# Exercise objective
Take every line in the entries that includes the word "Profile" and copy it.
┏━━
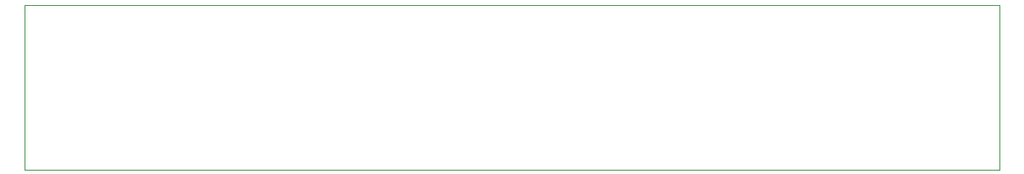
<source format=gbr>
%TF.GenerationSoftware,KiCad,Pcbnew,(6.0.9-0)*%
%TF.CreationDate,2023-10-23T19:08:13-03:00*%
%TF.ProjectId,MotorizedFaderPCB_1,4d6f746f-7269-47a6-9564-466164657250,rev?*%
%TF.SameCoordinates,Original*%
%TF.FileFunction,Profile,NP*%
%FSLAX46Y46*%
G04 Gerber Fmt 4.6, Leading zero omitted, Abs format (unit mm)*
G04 Created by KiCad (PCBNEW (6.0.9-0)) date 2023-10-23 19:08:13*
%MOMM*%
%LPD*%
G01*
G04 APERTURE LIST*
%TA.AperFunction,Profile*%
%ADD10C,0.100000*%
%TD*%
G04 APERTURE END LIST*
D10*
X137000000Y-75000000D02*
X137000000Y-91500000D01*
X234500000Y-91500000D02*
X234500000Y-75000000D01*
X137000000Y-91500000D02*
X234500000Y-91500000D01*
X234500000Y-75000000D02*
X137000000Y-75000000D01*
M02*

</source>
┗━━
# Exercise result
%TF.FileFunction,Profile,NP*%
%TA.AperFunction,Profile*%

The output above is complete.